Monsieur Camenzind lives in wizarding Zürich, and has done for the better part of three centuries. He's a great wedge of a man, with legs as long as Belle is tall, and a grey, solemn face. He's been the family solicitor since before he became a vampire, and has always shown a fondness for the family that none of his human clients are lucky enough to see. Belle's a little gleeful at the idea of loosing him on the unsuspecting legal team Harry's put together, truth be told.

"He thinks he can win?"

"He's lost twice in three-hundred-and-forty years, Bellona," Anatole says. " Ithink he can win."


They end up huddled around a table in the Three Broomsticks, Anatole on the Firewhiskey while the rest of them have stuck to Butterbeers. Anatole keeps forgetting that Blaise and Daphne aren't fluent French speakers, not the way she and Amand are, and he speaks so quickly that even Belle, out of the habit, has to consider before she answers.

"Aha!" he says, rising suddenly. "The traitor!"

Harry stops on his way past their table, Ron and Hermione almost running into his back.

"Me?" he asks. "I didn't do anything. Did I?"

Belle's still feeling a little frosty toward Harry - it's been much easier to reconcile with Ron and Hermione, and she hates that it's because they never laid claim to her father in the way Harry did. The way Harry still does.

"Sit with us," Daphne offers, sweeping out a welcoming hand. "We'll make room - do you know Belle's uncles? This is Amand, and the dramatic one is Anatole."

"The drunk one is Anatole," Blaise says, nudging closer to Amand and bringing Belle with him by the seat.

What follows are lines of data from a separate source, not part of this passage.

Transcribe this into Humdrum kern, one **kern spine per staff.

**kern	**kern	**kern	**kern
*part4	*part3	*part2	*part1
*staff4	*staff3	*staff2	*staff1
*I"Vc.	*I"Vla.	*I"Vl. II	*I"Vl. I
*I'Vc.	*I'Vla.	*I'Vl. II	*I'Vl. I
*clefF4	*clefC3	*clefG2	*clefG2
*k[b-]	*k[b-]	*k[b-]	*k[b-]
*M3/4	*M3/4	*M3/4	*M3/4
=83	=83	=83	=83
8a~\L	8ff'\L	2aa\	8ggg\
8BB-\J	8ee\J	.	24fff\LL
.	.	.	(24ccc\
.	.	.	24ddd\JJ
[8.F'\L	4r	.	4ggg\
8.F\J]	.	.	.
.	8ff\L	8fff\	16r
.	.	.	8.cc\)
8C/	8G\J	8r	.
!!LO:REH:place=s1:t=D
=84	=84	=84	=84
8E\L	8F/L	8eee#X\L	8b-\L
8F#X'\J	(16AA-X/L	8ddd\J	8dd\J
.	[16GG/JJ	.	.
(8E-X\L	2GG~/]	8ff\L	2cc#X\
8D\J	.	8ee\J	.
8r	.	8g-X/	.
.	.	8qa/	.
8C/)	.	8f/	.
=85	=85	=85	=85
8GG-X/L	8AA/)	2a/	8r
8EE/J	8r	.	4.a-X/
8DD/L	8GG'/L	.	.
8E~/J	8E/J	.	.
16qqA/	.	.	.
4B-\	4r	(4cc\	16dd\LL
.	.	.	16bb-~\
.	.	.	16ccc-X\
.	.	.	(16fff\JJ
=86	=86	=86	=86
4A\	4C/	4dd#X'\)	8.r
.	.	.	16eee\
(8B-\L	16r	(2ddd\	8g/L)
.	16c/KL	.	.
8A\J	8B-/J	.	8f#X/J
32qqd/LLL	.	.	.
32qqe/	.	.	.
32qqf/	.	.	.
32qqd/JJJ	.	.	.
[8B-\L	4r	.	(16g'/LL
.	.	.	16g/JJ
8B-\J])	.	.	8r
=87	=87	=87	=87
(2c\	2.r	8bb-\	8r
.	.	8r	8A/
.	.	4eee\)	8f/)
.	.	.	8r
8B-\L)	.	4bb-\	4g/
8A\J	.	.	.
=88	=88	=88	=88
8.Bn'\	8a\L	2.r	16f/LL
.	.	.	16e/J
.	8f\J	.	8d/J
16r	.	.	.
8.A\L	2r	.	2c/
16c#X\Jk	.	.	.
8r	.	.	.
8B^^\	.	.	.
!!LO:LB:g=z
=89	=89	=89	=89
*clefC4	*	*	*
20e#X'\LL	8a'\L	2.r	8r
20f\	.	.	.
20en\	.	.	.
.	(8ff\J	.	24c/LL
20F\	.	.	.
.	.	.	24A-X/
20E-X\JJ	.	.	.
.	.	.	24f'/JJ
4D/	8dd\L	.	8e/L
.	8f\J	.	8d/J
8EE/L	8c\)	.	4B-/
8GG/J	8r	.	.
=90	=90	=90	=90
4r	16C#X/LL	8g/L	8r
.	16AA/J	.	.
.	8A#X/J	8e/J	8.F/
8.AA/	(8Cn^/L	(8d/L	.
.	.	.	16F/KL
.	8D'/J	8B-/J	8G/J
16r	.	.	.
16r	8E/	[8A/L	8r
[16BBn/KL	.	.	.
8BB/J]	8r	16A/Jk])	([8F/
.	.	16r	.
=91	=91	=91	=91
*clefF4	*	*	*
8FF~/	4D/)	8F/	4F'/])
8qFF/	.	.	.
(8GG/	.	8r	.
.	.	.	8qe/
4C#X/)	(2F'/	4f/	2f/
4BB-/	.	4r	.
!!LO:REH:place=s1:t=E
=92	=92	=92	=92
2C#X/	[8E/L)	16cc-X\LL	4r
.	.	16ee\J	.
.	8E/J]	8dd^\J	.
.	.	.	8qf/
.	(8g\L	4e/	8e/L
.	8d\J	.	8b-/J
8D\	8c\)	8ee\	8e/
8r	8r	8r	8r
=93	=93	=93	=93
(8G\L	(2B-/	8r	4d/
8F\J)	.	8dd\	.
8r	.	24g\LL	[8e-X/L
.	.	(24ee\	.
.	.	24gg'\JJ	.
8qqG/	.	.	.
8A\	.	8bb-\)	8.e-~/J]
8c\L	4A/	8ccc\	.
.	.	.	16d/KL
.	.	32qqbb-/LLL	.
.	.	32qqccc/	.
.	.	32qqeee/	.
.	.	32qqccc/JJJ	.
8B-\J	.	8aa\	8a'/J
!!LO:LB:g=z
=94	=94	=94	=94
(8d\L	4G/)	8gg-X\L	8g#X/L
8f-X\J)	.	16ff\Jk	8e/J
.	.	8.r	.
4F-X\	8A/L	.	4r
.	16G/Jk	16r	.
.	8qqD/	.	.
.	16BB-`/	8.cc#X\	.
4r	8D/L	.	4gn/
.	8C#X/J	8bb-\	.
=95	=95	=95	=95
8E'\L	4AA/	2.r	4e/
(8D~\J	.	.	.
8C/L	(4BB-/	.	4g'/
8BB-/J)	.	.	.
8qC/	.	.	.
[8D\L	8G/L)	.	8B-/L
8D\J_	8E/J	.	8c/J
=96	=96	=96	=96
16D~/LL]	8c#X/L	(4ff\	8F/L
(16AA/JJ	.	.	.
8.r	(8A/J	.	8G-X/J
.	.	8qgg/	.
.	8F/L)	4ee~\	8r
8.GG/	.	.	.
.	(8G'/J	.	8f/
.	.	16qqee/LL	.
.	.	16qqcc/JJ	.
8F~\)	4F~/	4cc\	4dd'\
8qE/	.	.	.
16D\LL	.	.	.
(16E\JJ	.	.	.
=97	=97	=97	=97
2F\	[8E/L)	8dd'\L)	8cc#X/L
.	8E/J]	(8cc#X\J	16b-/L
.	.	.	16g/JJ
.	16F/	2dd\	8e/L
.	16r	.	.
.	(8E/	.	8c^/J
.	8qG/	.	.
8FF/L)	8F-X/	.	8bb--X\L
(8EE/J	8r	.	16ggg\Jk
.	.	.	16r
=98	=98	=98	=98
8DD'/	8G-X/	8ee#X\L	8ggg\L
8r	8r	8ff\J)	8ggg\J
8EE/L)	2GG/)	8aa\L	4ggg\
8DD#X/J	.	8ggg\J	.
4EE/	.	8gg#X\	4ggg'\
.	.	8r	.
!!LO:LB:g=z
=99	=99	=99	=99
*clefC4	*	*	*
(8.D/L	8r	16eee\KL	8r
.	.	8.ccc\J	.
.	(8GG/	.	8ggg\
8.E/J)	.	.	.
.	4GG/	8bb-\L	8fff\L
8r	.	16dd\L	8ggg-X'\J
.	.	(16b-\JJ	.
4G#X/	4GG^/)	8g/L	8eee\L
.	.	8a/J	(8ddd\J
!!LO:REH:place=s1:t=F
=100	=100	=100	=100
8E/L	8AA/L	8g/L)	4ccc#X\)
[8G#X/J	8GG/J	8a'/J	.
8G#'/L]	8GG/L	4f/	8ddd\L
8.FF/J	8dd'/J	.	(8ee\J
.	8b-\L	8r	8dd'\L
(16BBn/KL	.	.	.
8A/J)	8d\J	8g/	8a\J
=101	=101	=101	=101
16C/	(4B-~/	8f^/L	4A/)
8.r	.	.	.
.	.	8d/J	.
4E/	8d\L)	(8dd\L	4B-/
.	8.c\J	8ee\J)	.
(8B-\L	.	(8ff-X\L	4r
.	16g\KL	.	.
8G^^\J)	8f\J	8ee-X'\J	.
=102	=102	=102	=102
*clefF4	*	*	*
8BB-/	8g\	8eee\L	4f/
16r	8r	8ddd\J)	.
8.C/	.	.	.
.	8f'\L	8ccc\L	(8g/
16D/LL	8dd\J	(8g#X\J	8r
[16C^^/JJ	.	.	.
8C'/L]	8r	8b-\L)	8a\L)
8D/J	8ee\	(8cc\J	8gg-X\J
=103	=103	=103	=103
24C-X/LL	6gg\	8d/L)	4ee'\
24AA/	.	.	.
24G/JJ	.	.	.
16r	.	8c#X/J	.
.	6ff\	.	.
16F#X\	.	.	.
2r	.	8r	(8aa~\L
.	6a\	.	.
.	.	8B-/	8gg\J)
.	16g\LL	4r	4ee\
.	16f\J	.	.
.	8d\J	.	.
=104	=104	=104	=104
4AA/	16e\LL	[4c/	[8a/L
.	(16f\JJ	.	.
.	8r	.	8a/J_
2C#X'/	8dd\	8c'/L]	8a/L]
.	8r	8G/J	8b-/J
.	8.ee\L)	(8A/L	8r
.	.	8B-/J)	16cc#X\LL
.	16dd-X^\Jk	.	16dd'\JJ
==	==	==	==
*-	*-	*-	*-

He and Daphne are glowing, bright-cheeked and shiny-eyed with the warmth of the Butterbeer, and they're cosy and safe against Belle's sides, pinning her in and guarding her. "Daph is right - sit with us. We promise not to bite."

Harry makes a dive for the space nearest Daphne, furthest from Anatole, and Ron and Hermione crowd in. Ron, as usual, is taking it all in stride, and seems pleased enough to have a table at all.

"Isn't this nice," Hermione says nervously, trilling a high little laugh that Belle has never, ever heard from her before. "How do you do?"

"What did you mean, traitor?" Ron asks. "Is this about Quidditch?"

"It's about what's right," Anatole says, swaying just a little. "And it's about what's fair."

"It's about Bellona's inheritance, isn't it?" Hermione asks, because she's always been the clever one. "Has there been some movement?"

"Harry's solicitors are pushing back," Blaise says, as Amand attempts to shush Anatole. "They think his claim is better. It's a matter of precedent, per the English courts, but since this is crossing the Channel… We'll see."

"What do you mean?" Harry asks. "Belle, I haven't got any solicitors."

"You have my father's house, though," Belle says, as evenly as she can. "And while you maybe don't have access to his vault in Gringotts, you have the Black seat in parliament. My family only want me to have what's mine, Harry. This isn't… It isn't personal."

"But- but they told me you didn't want the house," Harry says. "They said you didn't want it, because Sirius hated it so much - I didn't much want it either, but at least it can be useful."

Professor Dumbledore, then. Just as she suspected.